Aan de hand van gegevens die beschikbaar zijn als ecologische data in de Milieuatlas en een veldbezoek door de gemeentelijke ecoloog is de conclusie getrokken dat een aanvullend veldbezoek door ecologen van het Waterschap Groot Salland noodzakelijk was. Laatstgenoemd onderzoek is in april 2010 uitgevoerd. Daarbij heeft het Waterschap ook van een eigen ecologische database gebruik gemaakt. Voor wat betreft de fauna is het volgende geconstateerd: Kamsalamander, Kleine Modderkruiper en Rivierdonderpad zijn niet aangetroffen doch kunnen wel in het gebied verwacht worden. Indien bij de uitvoering van de projecten gewerkt wordt volgens de gedragscode van de Waterschappen kan voorkomen worden dat genoemde soorten nadeel ondervinden. Met betrekking tot broedvogels wordt aangegeven dat er buiten het broedseizoen (half maart- half juli) gewerkt moet worden. Overigens mogen broedende vogels ook buiten deze periode niet verstoord worden. Voor wat betreft de flora blijkt dat er geen juridisch beschermde plantensoorten in het plangebied aanwezig zijn. Wél komen op de taluds van een te vergraven zijwatergang lokaal minder algemene soorten (Tweerijige zegge en Veldrus) voor die met een eenvoudige aanpassing in de werkzaamheden behouden kunnen blijven.


Muggen

Voor dit bestemmingsplan heeft de gemeente Deventer gevraagd aan GGD of de realisatie van plan gevolgen heeft voor de komst van door muggen overdraagbare ziekten. De conclusie van het onderzoek is dat het niet aannemelijk dat de uitbreiding van water kan leiden tot overlast en hinder door muggen. Een verbinding tussen overloopgebieden en het doorstromende open water, vermindert de kans op muggenpopulaties doordat natuurlijke predatoren meer aanwezig zijn.


Bronnen:

  • Gemeente Deventer & Waterschap Groot Salland. 2005. Masterplan Zandwetering.
  • Waterschap Groot Salland. 2010. Flora en fauna-onderzoek (10 lokaties) Project Laage Diepenveen en Retentie Randerpad.
  • Provincie Overijssel. 2009. Ecologische Hoofdstructuur en Natura 2000 gebieden.

4.4.7 Duurzaamheid

Duurzaamheidthema's zoals energie- en waterbesparing, aandacht voor langzaam verkeer en groenvoorzieningen, zuinig grondstoffengebruik, efficiënt ruimtegebruik en duurzaam bouwen, zullen met name bij nieuwbouwplannen en herinrichting een belangrijke plaats toegekend krijgen.

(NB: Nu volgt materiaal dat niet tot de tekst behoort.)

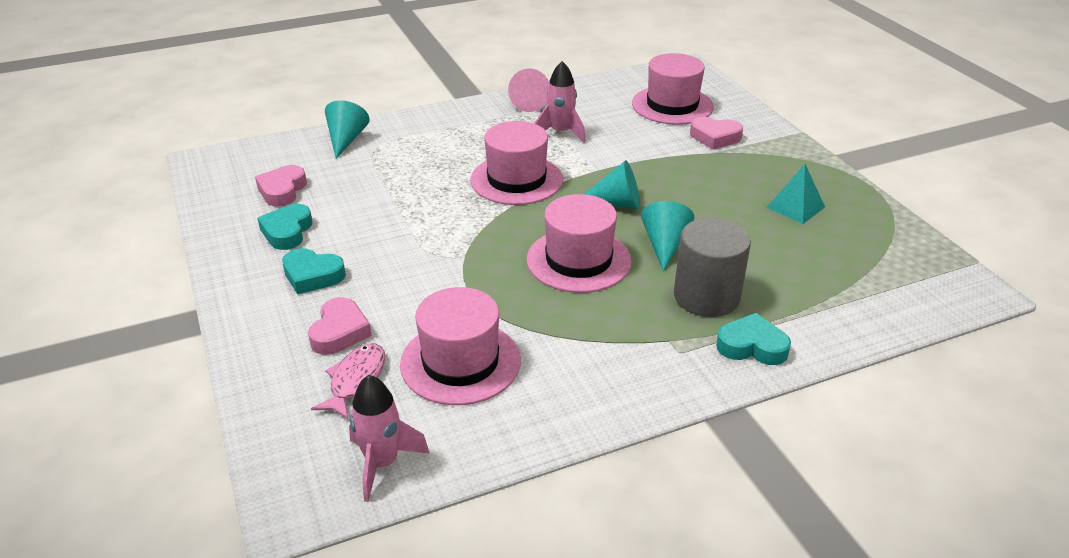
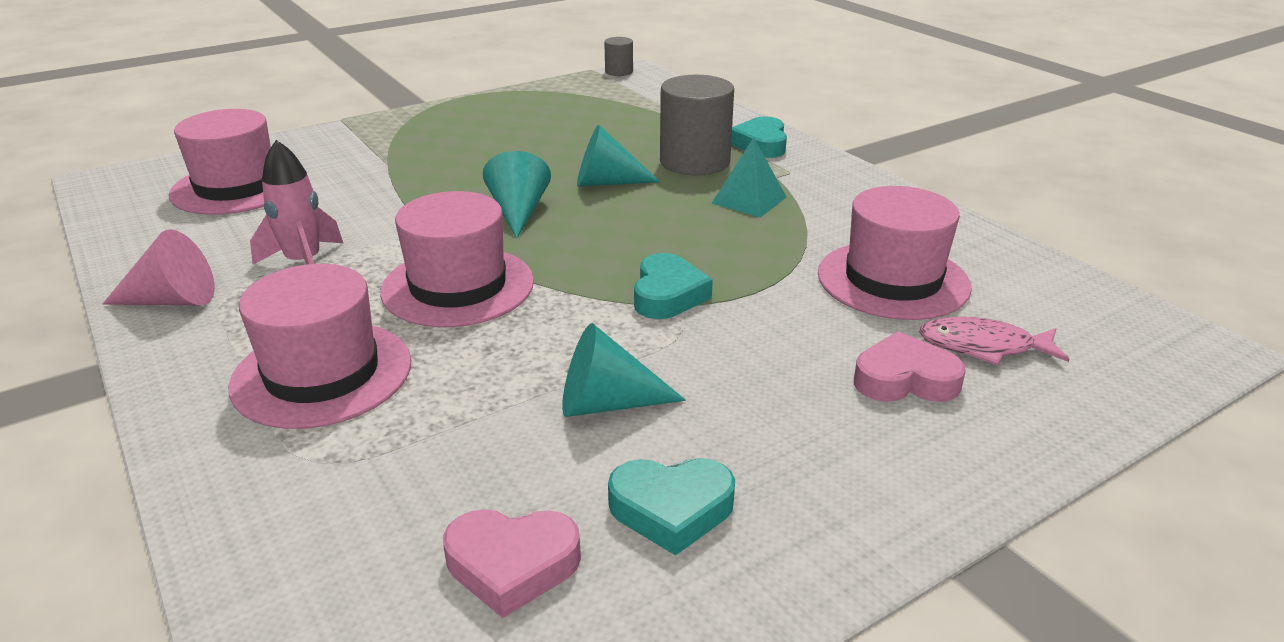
camera: 100 degrees left, 5 degrees down
(312, 276) = (791, 439): turquoise heart -> turquoise heart (667, 295)
(346, 140) = (271, 516): turquoise cone -> turquoise cone (607, 404)
(382, 463) = (1084, 304): pink rocket -> none
(578, 260) = (656, 227): pink hat -> pink hat (322, 373)
(715, 137) = (345, 161): pink heart -> none
(795, 207) = (514, 125): turquoise pyramid -> turquoise pyramid (749, 200)
(974, 278) = (619, 72): none -> grey cylinder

Ontwikkeling van duurzaamheid past in de ontwikkeling die het duurzaamheids denken nu ook landelijk doormaakt en waarbij ook steeds meer het eisen als negatieve prikkel omgezet wordt in een positieve benadering in de vorm van wijzen op de kwaliteit van het gebouw, op (woon-)comfort, het binnenmilieu in het algemeen, op gezond wonen en leven. In het Milieubeleidsplan 2003-2008 presenteert de gemeente Deventer haar ambitie op het gebied van duurzaam bouwen en energiebeleid.

Dit bestemmingsplan speelt in op de aspecten klimaat en ecologie. Met de ontwikkeling wordt ingespeeld op de klimatologische ontwikkelingen door ruimte te bieden aan de waterlopen en door hiermee ook ecologische ontwikkelingen mogelijk te maken.